ACTIVITY:
Reproduce the material below in full, renaming "Jump Rope" to "Skipping Rope" everywhere it occurs and leaving every other line unchanged.

DATA:
——
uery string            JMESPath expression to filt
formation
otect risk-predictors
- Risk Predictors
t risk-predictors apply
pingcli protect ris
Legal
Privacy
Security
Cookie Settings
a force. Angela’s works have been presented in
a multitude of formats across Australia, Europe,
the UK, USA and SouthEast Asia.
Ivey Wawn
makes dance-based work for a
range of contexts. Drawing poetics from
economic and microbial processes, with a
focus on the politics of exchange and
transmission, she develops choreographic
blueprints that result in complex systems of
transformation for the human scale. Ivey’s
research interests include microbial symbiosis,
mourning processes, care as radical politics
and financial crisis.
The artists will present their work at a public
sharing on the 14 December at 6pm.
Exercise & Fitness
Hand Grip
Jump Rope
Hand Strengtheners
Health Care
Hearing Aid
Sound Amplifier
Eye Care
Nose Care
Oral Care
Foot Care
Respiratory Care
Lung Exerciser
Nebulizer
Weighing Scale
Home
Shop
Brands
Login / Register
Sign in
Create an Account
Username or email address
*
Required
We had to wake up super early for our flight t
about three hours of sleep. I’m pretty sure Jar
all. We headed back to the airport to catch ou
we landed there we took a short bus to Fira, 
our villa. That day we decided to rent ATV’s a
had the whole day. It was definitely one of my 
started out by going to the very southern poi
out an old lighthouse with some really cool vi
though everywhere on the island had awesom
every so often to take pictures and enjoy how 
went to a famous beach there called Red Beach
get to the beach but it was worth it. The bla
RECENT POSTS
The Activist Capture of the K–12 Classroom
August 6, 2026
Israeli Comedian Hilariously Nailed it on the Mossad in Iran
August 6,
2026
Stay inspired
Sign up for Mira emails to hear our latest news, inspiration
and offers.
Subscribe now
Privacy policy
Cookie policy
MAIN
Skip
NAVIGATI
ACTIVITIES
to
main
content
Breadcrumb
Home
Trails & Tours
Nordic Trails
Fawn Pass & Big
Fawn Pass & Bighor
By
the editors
——
SOLUTION BELOW:
uery string            JMESPath expression to filt
formation
otect risk-predictors
- Risk Predictors
t risk-predictors apply
pingcli protect ris
Legal
Privacy
Security
Cookie Settings
a force. Angela’s works have been presented in
a multitude of formats across Australia, Europe,
the UK, USA and SouthEast Asia.
Ivey Wawn
makes dance-based work for a
range of contexts. Drawing poetics from
economic and microbial processes, with a
focus on the politics of exchange and
transmission, she develops choreographic
blueprints that result in complex systems of
transformation for the human scale. Ivey’s
research interests include microbial symbiosis,
mourning processes, care as radical politics
and financial crisis.
The artists will present their work at a public
sharing on the 14 December at 6pm.
Exercise & Fitness
Hand Grip
Skipping Rope
Hand Strengtheners
Health Care
Hearing Aid
Sound Amplifier
Eye Care
Nose Care
Oral Care
Foot Care
Respiratory Care
Lung Exerciser
Nebulizer
Weighing Scale
Home
Shop
Brands
Login / Register
Sign in
Create an Account
Username or email address
*
Required
We had to wake up super early for our flight t
about three hours of sleep. I’m pretty sure Jar
all. We headed back to the airport to catch ou
we landed there we took a short bus to Fira, 
our villa. That day we decided to rent ATV’s a
had the whole day. It was definitely one of my 
started out by going to the very southern poi
out an old lighthouse with some really cool vi
though everywhere on the island had awesom
every so often to take pictures and enjoy how 
went to a famous beach there called Red Beach
get to the beach but it was worth it. The bla
RECENT POSTS
The Activist Capture of the K–12 Classroom
August 6, 2026
Israeli Comedian Hilariously Nailed it on the Mossad in Iran
August 6,
2026
Stay inspired
Sign up for Mira emails to hear our latest news, inspiration
and offers.
Subscribe now
Privacy policy
Cookie policy
MAIN
Skip
NAVIGATI
ACTIVITIES
to
main
content
Breadcrumb
Home
Trails & Tours
Nordic Trails
Fawn Pass & Big
Fawn Pass & Bighor
By
the editors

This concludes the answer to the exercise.